As expected, self-service buffets have been removed, with all food and drink served by crew members who will wear face masks, gloves, hats and aprons.

For shore excursions, tour buses will run at 50 per cent capacity and Bahamas said all operators will be trained using World Health Organisation guidelines.

The new approach extends to crew members, who will be required to undergo temperature checks twice a day.

The medical centre will have isolated wards for passengers who are concerned they may have been exposed to Covid-19.

Sailings for Bahamas Paradise Cruise Line are due to resume again on Grand Celebration from July 25, and from October 2 on Grand Classica.

But Britons will be unable to join these voyages if the UK Foreign Office advice against all but essential travel remains in place. From June 8, British travellers could also be required to self-isolate when returning to the UK. 

Although Bahamas Paradise isn’t among the major cruise lines, its plans for safe cruising when travel restrictions ease could influence other operators, which have been discussing similar steps.

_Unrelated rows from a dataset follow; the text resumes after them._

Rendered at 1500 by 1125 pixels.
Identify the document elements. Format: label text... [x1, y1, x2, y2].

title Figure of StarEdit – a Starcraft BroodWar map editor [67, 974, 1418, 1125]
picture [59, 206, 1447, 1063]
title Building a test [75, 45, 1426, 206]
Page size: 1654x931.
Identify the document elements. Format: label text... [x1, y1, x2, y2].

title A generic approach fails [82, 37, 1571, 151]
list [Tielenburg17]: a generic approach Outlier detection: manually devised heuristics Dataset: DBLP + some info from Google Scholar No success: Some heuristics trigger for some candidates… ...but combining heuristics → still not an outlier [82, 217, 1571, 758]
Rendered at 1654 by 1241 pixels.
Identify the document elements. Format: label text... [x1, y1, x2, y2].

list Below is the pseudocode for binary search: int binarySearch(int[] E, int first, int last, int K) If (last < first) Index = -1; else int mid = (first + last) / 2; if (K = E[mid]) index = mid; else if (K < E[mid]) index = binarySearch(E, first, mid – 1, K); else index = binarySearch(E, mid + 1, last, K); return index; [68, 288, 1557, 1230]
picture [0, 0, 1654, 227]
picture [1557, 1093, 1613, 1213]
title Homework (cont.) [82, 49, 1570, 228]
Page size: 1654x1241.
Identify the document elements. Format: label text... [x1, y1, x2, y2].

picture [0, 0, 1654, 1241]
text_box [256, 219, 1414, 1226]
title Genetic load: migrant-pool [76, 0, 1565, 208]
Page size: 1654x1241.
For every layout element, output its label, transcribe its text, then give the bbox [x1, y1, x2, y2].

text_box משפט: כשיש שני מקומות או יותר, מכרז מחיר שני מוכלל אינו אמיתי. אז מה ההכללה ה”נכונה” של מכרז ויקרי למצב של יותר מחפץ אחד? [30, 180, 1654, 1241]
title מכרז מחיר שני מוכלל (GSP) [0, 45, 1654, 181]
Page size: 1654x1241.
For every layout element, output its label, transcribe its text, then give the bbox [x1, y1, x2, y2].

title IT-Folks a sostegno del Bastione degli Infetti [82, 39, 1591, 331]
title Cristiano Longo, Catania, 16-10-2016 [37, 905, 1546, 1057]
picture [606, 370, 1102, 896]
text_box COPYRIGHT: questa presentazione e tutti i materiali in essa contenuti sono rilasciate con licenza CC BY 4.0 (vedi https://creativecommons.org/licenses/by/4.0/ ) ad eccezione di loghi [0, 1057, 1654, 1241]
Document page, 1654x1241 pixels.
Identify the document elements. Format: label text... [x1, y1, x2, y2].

Scylla, which plans to return to action from June 1 with a cruise in Germany, is also planning on fewer customers, compulsory face masks and the removal of self-service dining. 

And earlier this month Daniel Skjeldam, chief executive of Hurtigruten, told Telegraph Travel that there were hundreds of possibilities from screening to cleaning under consideration, including potentially testing guests before they came on board the ships. It would only become mandatory to wear face masks on board if there was conclusive scientific evidence in favour of such a measure.

“That will be a last resort and we will wait as long as possible before making that decision,” Mr Skjeldam said, acknowledging it could be a deterrent for passengers if it was mandatory to wear them in a holiday environment.

But the vast majority of cruise companies are keeping quiet on how their future operations might look.

Tui said it didn’t yet have the details of what sailings would look like, and Royal Caribbean said it was unable to provide information at this time.

A spokesperson for P&O Cruises and Cunard Line was unable to give specific detail but said that “new enhanced measures may, no doubt, encompass rigorous pre-embarkation screening, changes to the on-board experience for guests”.